In AWS you need to use an EBS to provide persistency. Amazon did a good job at creating a workflow that mimics how customers often deploy persistent VMs in a data center. This is somewhat similar to what VMware does with vCHS.
But the devil is in the (operational) details: let’s say that, at some point of the life cycle of this instance/VM, you need to extend the size of the disk you configured. This is a very common use case. A quick search on Google let me pick, for example, a nice article from David Davis on How to Extend a vSphere Windows VM Disk Volume. That’s how you often do it. On-line expansion of the disk with a click of a mouse. That’s what IT users would expect.
Let’s switch to the cloud now.
This is how you extend a disk of an instance on AWS: http://docs.aws.amazon.com/AWSEC2/latest/UserGuide/ebs-expand-volume.html
In short and in a nutshell:
Stop the instance
Create a snapshot of the EBS disk
Create a larger EBS disk from the snapshot
Detach the previous disk from the instance
Attach the new larger disk to the instance
Restart the instance
By no means this is the end of the world, yet it is clearly a departure from the operational model you are used to.

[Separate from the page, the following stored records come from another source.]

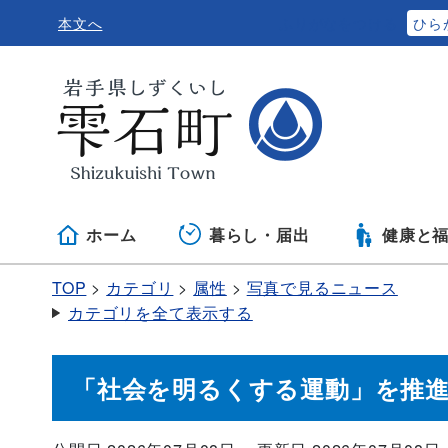
本文へ
ふりがなをつける
ひら
ホーム
暮らし・届出
健康と
TOP
カテゴリ
属性
写真で見るニュース
カテゴリを全て表示する
「社会を明るくする運動」を推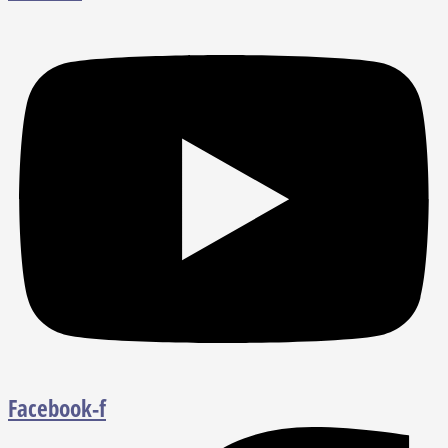
Facebook-f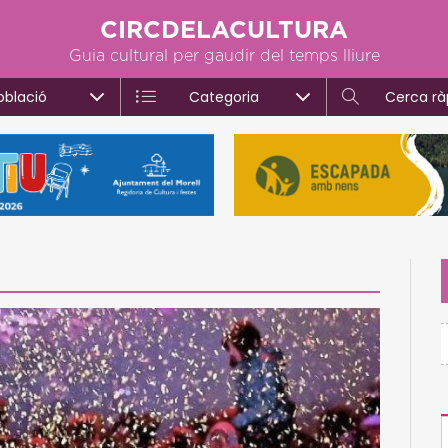
CIRCDELACULTURA
Guia cultural per gaudir del temps lliure
oblació
Categoria
Cerca rà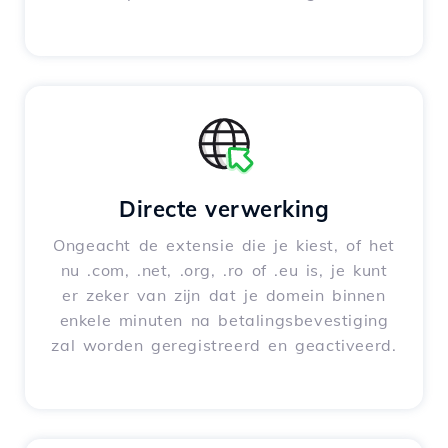
Directe verwerking
Ongeacht de extensie die je kiest, of het
nu .com, .net, .org, .ro of .eu is, je kunt
er zeker van zijn dat je domein binnen
enkele minuten na betalingsbevestiging
zal worden geregistreerd en geactiveerd.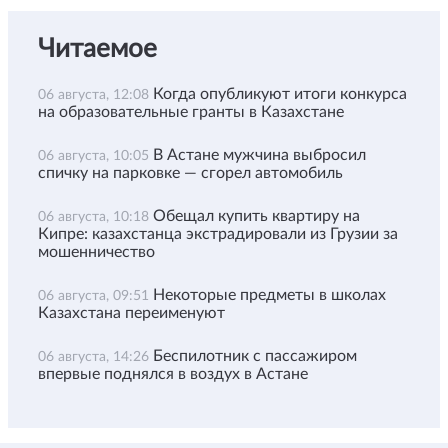
Читаемое
Когда опубликуют итоги конкурса
06 августа, 12:08
на образовательные гранты в Казахстане
В Астане мужчина выбросил
06 августа, 10:05
спичку на парковке — сгорел автомобиль
Обещал купить квартиру на
06 августа, 10:18
Кипре: казахстанца экстрадировали из Грузии за
мошенничество
Некоторые предметы в школах
06 августа, 09:51
Казахстана переименуют
Беспилотник с пассажиром
06 августа, 14:26
впервые поднялся в воздух в Астане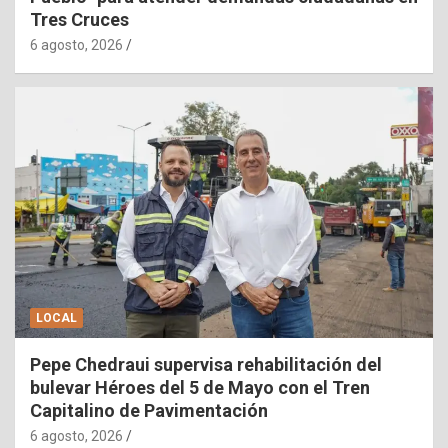
Tres Cruces
6 agosto, 2026
LOCAL
Pepe Chedraui supervisa rehabilitación del
bulevar Héroes del 5 de Mayo con el Tren
Capitalino de Pavimentación
6 agosto, 2026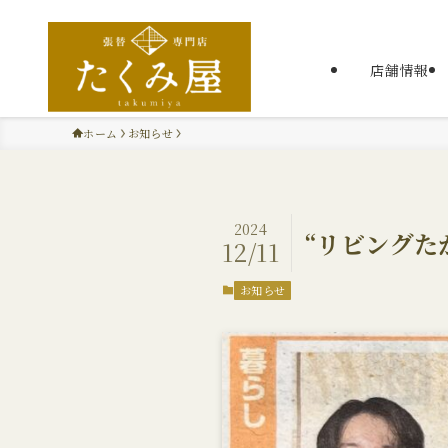
店舗情報
ホーム
お知らせ
2024
“リビングた
12/11
お知らせ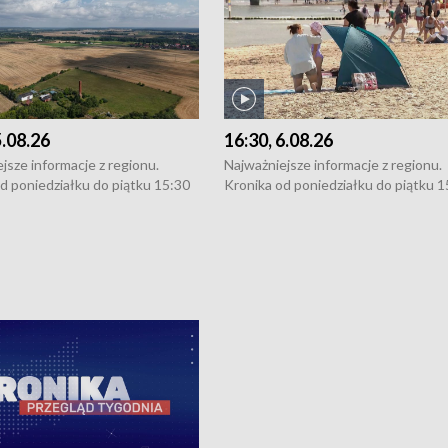
5.08.26
16:30, 6.08.26
jsze informacje z regionu.
Najważniejsze informacje z regionu.
d poniedziałku do piątku 15:30
Kronika od poniedziałku do piątku 1
16:30 (+ rozmowa), 18:30, 21:30.
(flesz), 16:30 (+ rozmowa), 18:30, 21
y i święta 15:30 i 16:30
W weekendy i święta 15:30 i 16:30
8:30 i 21:30. Dziennikarze czekają
(flesz), 18:30 i 21:30. Dziennikarze c
a zgłoszenia: Szczecin - tel. 91-
na Państwa zgłoszenia: Szczecin - te
0, Koszalin - tel. 94-34-50-054,
4 8-10-400, Koszalin - tel. 94-34-50
ronika@tvp.pl.
e-mail: kronika@tvp.pl.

Regardless of whether that is vSphere or another enterprise context such as the on-line expansion of a logical unit of a physical disk array (SAN or DAS that is).

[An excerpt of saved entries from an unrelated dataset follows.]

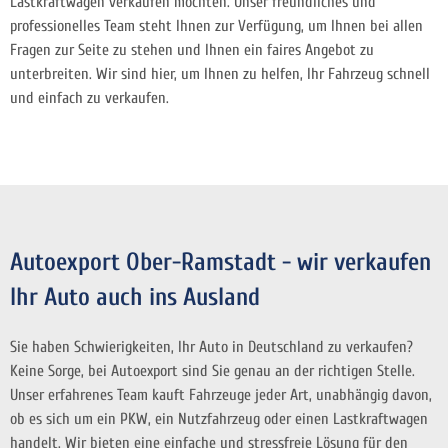
Lastkraftwagen verkaufen möchten. Unser freundliches und
professionelles Team steht Ihnen zur Verfügung, um Ihnen bei allen
Fragen zur Seite zu stehen und Ihnen ein faires Angebot zu
unterbreiten. Wir sind hier, um Ihnen zu helfen, Ihr Fahrzeug schnell
und einfach zu verkaufen.
Autoexport Ober-Ramstadt - wir verkaufen
Ihr Auto auch ins Ausland
Sie haben Schwierigkeiten, Ihr Auto in Deutschland zu verkaufen?
Keine Sorge, bei Autoexport sind Sie genau an der richtigen Stelle.
Unser erfahrenes Team kauft Fahrzeuge jeder Art, unabhängig davon,
ob es sich um ein PKW, ein Nutzfahrzeug oder einen Lastkraftwagen
handelt. Wir bieten eine einfache und stressfreie Lösung für den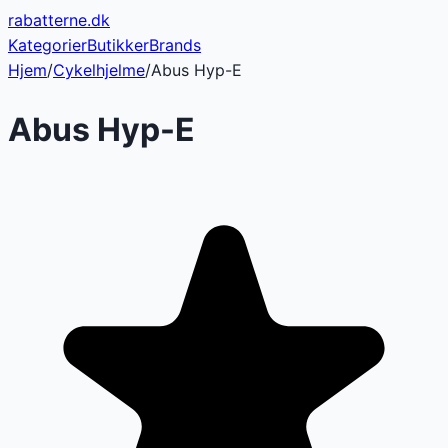
rabatterne
.dk
Kategorier
Butikker
Brands
Hjem
/
Cykelhjelme
/
Abus Hyp-E
Abus Hyp-E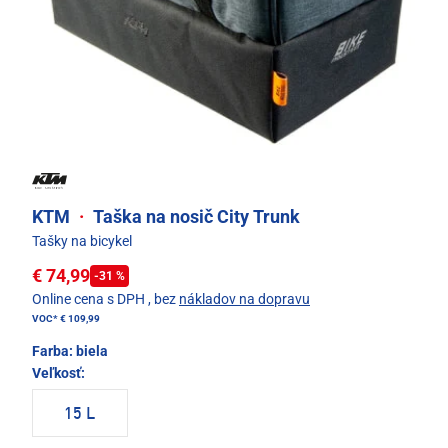
KTM
·
Taška na nosič City Trunk
Tašky na bicykel
€ 74,99
-31 %
Online cena s DPH
, bez
nákladov na dopravu
VOC*
€ 109,99
Farba:
biela
Veľkosť:
15 L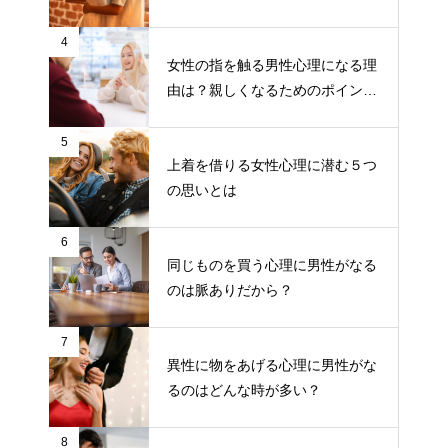
4
女性の指を触る男性心理になる理
由は？親しくなるためのポイント
について
5
上着を借りる女性心理に潜む５つ
の思いとは
6
同じものを買う心理に男性がなる
のは脈ありだから？
7
異性に物をあげる心理に男性がな
るのはどんな時が多い？
8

Now let’s look at how you extend a disk of a VM in vCHS.
I have created a Windows 2008 R2 VM that has a 40GB persistent C:\ drive. This is what the properties of the VM on the vCHS portal look like:
This is how the disk layout is represented inside the Guest OS. Note the 40GB C:\ drive:
With the VM up and running, you can go back to the portal and click on the hard drive.
A new window (“Change Hard Drives“) pops up.
Here you can type the new size of the existing disk. In this case I need to add 20GB of disk space so I am entering 60GB (40GB existing + 20GB of additional space):
Click Save. You’re done.
Notice the portal now says the disk size is 60GB:
Note: if you have an inclination for APIs, you can do the exact same thing via the vCloud APIs as described at page 125 of the vCD API Guide.
If you go back to the in-guest disk management tool and rescan the disk subsystem (while the VM is still running) it will show the additional 20GB of free space I just added:
This is exactly where you’d be after following the much longer and articulated AWS procedure to expand an EBS.
The point of this post isn’t so much to say that consuming vCHS is easier than consuming AWS. The point of this blog post is to underline that, whether it’s the CPU, memory or disk configurations, vCHS provides a familiar operational model that most (if not all) IT people are used to.
One may also argue that vCHS has a better operational model compared to AWS (in the context of what I touched in this blog post, at least) but, you know… de gustibus non est disputandum.
To recap: no, vCHS doesn’t need T-Shirt sizing and you can operationally consume vCHS the way you have enjoyed consuming vSphere in your data center. That’s what I also mean by hybrid.